The transcription accuracy does otherwise seem to be quite improved with the newer version though. Which ends up just underscoring the annoyance because mostly the only time I have to stop and make an edit is when it missed a word completely.
Sunny Rochiramani
Joe: You're right; Unfortunately we ran into some issues with our new model but we're planning to slowly rolling it starting next week. I'll post an update here as we do. Thanks for your patience!
Cristian Cotovan
Sunny Rochiramani: So has the new transcription engine been rolled out now, or still not there? I know you rolled it back a while ago, which would have fixed some of these issues, but also make transcription far more accurate. Is that coming back soon? Because the transcription quality could be improved a lot.
Sunny Rochiramani
Cristian Cotovan: Not yet but internal tests are going well and we should roll it out in a week or two.
Cristian Cotovan
Sunny Rochiramani: It's been two weeks, how is this coming?
Sunny Rochiramani
Cristian Cotovan: We've rolled the new transcription engine to Beta and if things look good in the next 2-3 weeks, we'll roll it out to everyone. Let us know if you notice improvements using the Beta app.
Sunny Rochiramani
Hey folks, we've rolled the new transcription engine to everyone. Let us know if you still notice these issues.
J
Joe
Sunny Rochiramani: The transcription accuracy overall seems to have been greatly improved in the past months, but it does still seem to miss words. I think it might be not quite as frequent as before but still very apparent. I wonder if I talk faster than typical people or something so it can't find split points easily?
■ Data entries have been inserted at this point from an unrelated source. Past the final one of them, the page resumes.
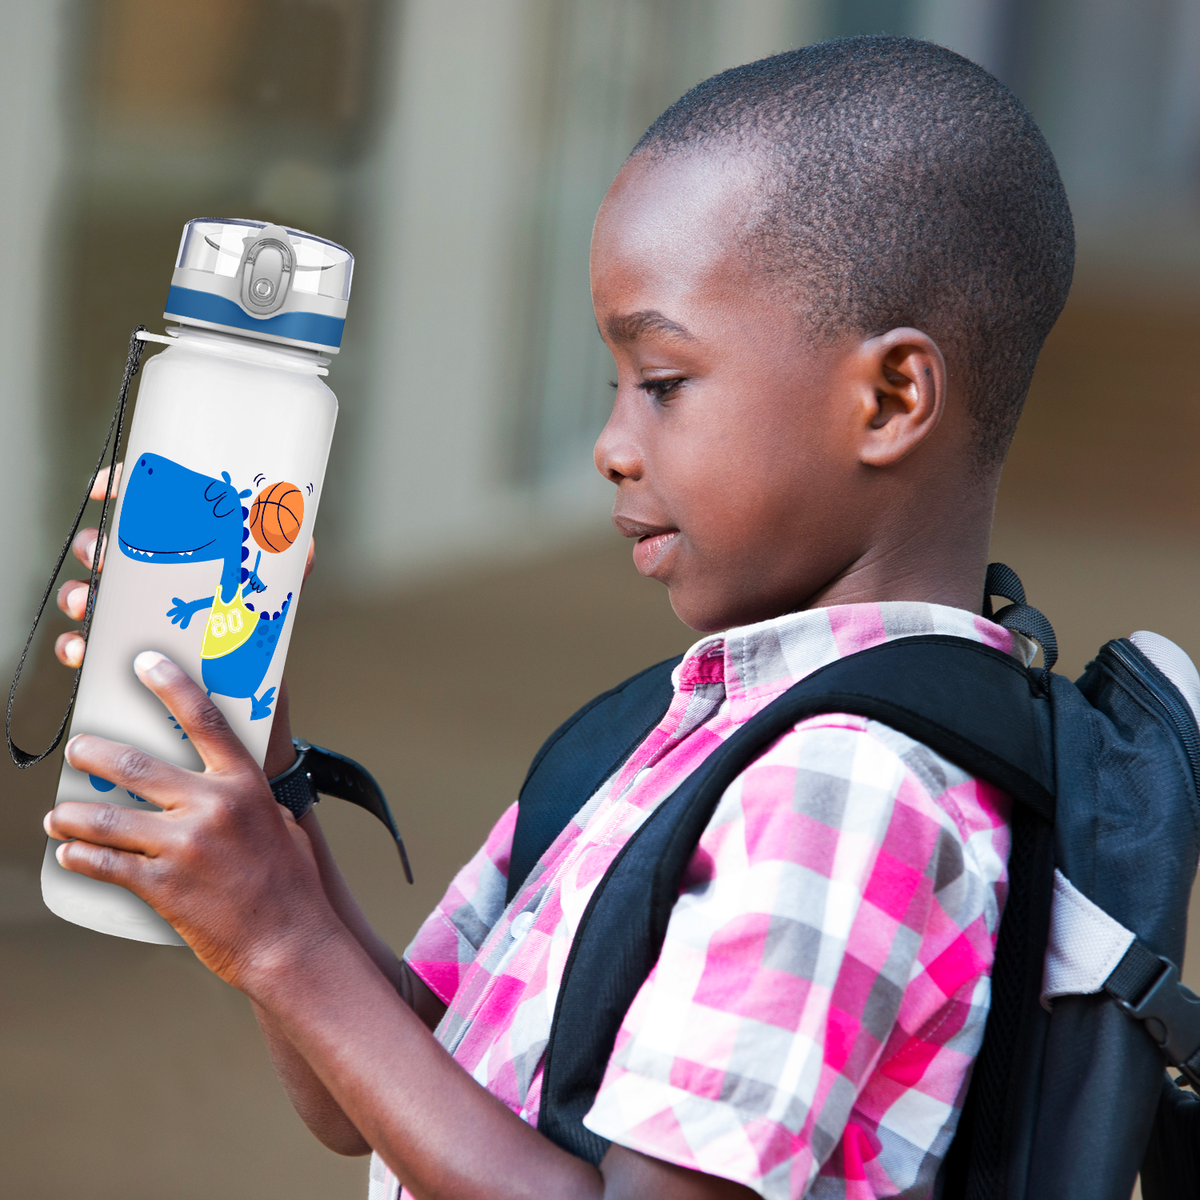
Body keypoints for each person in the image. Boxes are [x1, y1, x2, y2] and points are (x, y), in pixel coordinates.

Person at [46, 36, 1074, 1200]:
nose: (611, 446)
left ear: (889, 398)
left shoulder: (845, 789)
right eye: (611, 386)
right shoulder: (696, 722)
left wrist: (287, 941)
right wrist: (264, 763)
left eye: (665, 383)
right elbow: (373, 1093)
The image below is a possible clue from my latest video I'm working on. What I spoke was "across many different countries." But the transcription says "across many different C." (The period after the C is in the transcript).
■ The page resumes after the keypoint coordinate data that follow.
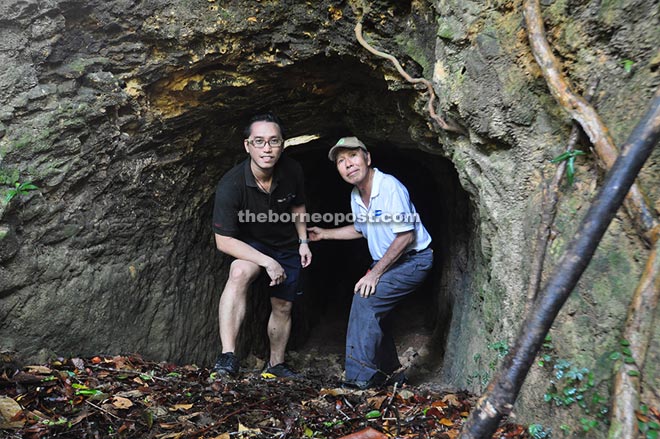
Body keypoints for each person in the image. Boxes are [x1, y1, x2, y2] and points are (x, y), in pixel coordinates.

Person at [308, 136, 433, 389]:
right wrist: (325, 233)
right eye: (341, 161)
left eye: (353, 156)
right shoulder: (356, 195)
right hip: (393, 261)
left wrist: (374, 274)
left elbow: (406, 235)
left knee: (365, 300)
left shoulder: (389, 187)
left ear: (367, 158)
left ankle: (358, 381)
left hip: (414, 260)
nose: (348, 164)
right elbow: (361, 229)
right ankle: (389, 373)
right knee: (376, 310)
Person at [212, 113, 312, 378]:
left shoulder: (292, 170)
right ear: (248, 146)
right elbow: (223, 241)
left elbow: (298, 205)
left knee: (283, 306)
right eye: (259, 141)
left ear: (282, 144)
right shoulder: (231, 185)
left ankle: (275, 365)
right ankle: (228, 356)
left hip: (287, 244)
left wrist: (303, 241)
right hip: (251, 244)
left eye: (273, 141)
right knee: (239, 272)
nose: (267, 148)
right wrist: (267, 261)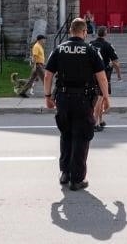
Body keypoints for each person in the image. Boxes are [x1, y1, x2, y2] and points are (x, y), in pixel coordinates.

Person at [43, 18, 110, 191]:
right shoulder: (90, 50)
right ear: (84, 31)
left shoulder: (59, 49)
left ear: (71, 30)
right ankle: (77, 179)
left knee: (66, 134)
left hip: (63, 99)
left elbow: (48, 75)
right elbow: (102, 77)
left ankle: (65, 173)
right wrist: (106, 97)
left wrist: (47, 96)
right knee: (81, 137)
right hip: (83, 100)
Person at [89, 26, 122, 132]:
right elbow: (116, 62)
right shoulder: (108, 45)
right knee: (100, 97)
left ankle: (101, 119)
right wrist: (119, 75)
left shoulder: (90, 44)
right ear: (106, 33)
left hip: (91, 73)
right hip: (103, 74)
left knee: (99, 98)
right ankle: (95, 122)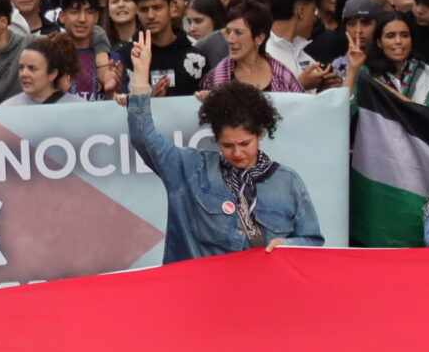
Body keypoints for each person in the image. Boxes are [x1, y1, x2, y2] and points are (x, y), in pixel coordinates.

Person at [124, 32, 323, 261]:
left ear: (260, 135)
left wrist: (288, 245)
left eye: (245, 143)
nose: (237, 153)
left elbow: (312, 241)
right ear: (216, 140)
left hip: (262, 283)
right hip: (198, 283)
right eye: (227, 145)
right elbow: (143, 138)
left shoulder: (288, 182)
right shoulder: (191, 169)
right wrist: (140, 78)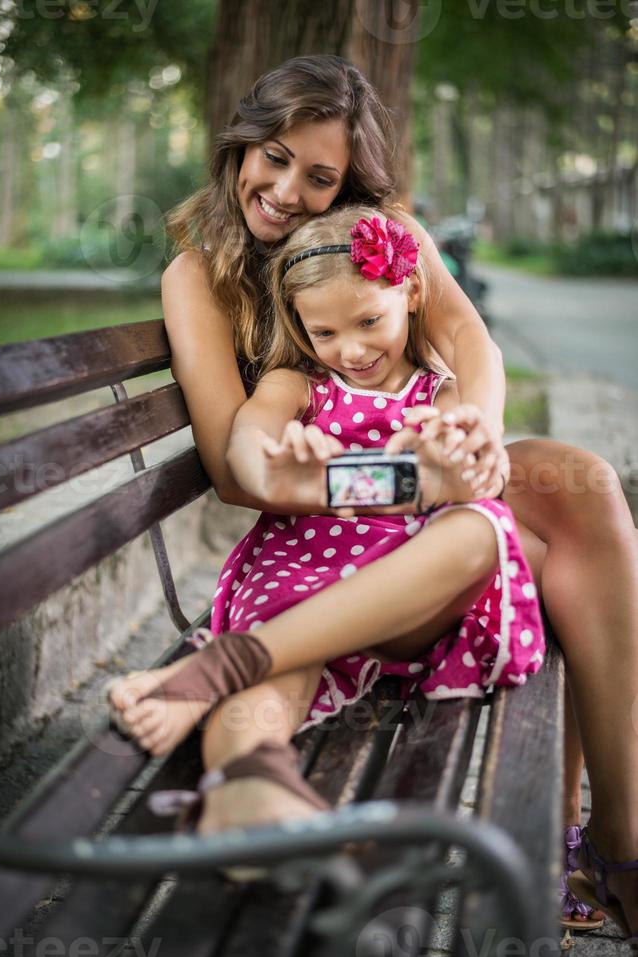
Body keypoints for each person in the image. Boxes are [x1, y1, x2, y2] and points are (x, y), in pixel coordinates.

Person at [109, 55, 637, 939]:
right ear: (242, 142)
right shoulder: (198, 279)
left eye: (319, 177)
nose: (282, 190)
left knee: (579, 485)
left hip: (423, 505)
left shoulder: (382, 237)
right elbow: (244, 476)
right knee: (528, 556)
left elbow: (469, 338)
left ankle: (616, 842)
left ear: (348, 182)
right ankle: (262, 790)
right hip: (315, 527)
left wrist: (469, 427)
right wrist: (409, 482)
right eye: (271, 156)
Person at [109, 201, 545, 812]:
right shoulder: (295, 385)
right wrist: (280, 466)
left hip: (402, 592)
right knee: (271, 686)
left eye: (369, 321)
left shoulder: (439, 394)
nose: (352, 350)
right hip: (301, 567)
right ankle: (247, 794)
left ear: (412, 292)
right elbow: (247, 456)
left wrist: (344, 480)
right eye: (325, 333)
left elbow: (465, 487)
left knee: (485, 529)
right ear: (299, 324)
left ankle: (226, 662)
Not sure if this suggests the split point is wrong and it cut off the rest of the word before transcribing, or rather somehow the transcription itself is being cut somewhere. I'm also wondering if instead of it cutting off the second half of the word, perhaps the split point is actually before "countries", but the beginning of the word's audio gets cut off, and the "C" comes from it transcribing the "countrEES" sound, if that makes sense. Just some random thoughts.
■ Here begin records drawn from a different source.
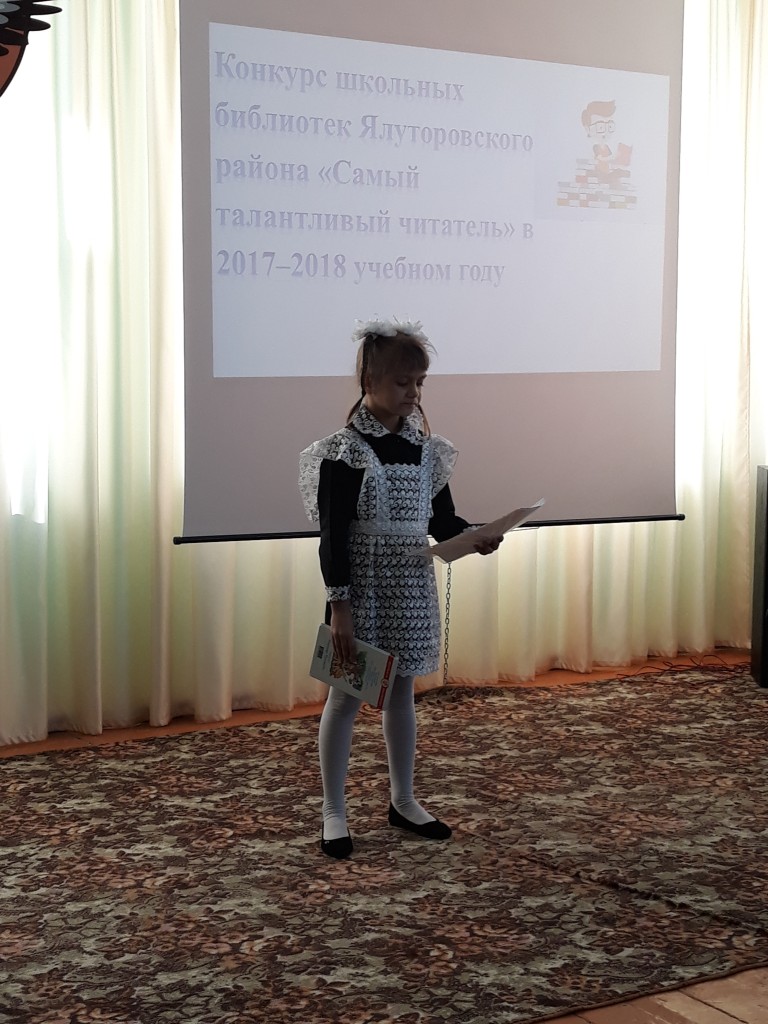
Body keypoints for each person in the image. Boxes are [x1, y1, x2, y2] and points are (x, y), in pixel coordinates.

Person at [299, 317, 502, 859]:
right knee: (346, 696)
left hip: (410, 587)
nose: (413, 393)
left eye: (419, 383)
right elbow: (332, 538)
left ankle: (403, 800)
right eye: (402, 382)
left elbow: (443, 521)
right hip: (360, 590)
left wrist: (476, 538)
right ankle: (333, 810)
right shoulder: (343, 451)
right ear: (369, 380)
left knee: (401, 692)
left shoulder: (427, 450)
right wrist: (339, 608)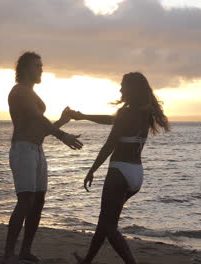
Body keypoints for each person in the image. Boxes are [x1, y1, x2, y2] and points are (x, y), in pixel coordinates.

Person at [72, 72, 170, 264]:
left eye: (123, 86)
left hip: (119, 172)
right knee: (105, 221)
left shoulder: (128, 113)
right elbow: (111, 120)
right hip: (136, 175)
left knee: (109, 226)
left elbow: (109, 144)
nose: (120, 89)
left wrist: (91, 170)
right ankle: (87, 261)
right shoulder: (144, 111)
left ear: (132, 89)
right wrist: (82, 116)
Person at [4, 51, 83, 264]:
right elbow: (38, 118)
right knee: (25, 201)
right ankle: (8, 254)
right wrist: (62, 135)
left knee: (38, 201)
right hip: (23, 150)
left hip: (37, 149)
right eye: (37, 66)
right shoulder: (19, 91)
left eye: (41, 65)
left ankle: (25, 251)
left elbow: (41, 129)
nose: (41, 69)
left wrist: (62, 122)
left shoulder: (31, 92)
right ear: (26, 69)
Regardless, I've also seen this type of thing happen on numerous occasions before.
Sunny Rochiramani
exploring
We've noticed this bug in our internal testing and looking into the issue.
J
Joe
Sunny Rochiramani: Awesome appreciate it 👍
M
Michelle Werts
Sunny Rochiramani: Will this fix also address the issue of the transcript not recognizing manual fixes? For example, when I currently try to fill in the missing word now, sometimes it accepts and recognizes the word when I correct the transcript, but sometimes it just rejects my attempted change. If this is a separate issue, I will create a new thread.
S
Shannon Wedge
Sunny Rochiramani: Is the bug missing the last word(s) in a sentence? Because that's where I'm seeing almost all the missed words in my transcripts.
Sunny Rochiramani
Shannon Wedge: Roughly yes. That's what we're trying to fix along with a brand new transcription engine which will also increase accuracy. We're internally testing it now and we expect it to roll out in a week or two.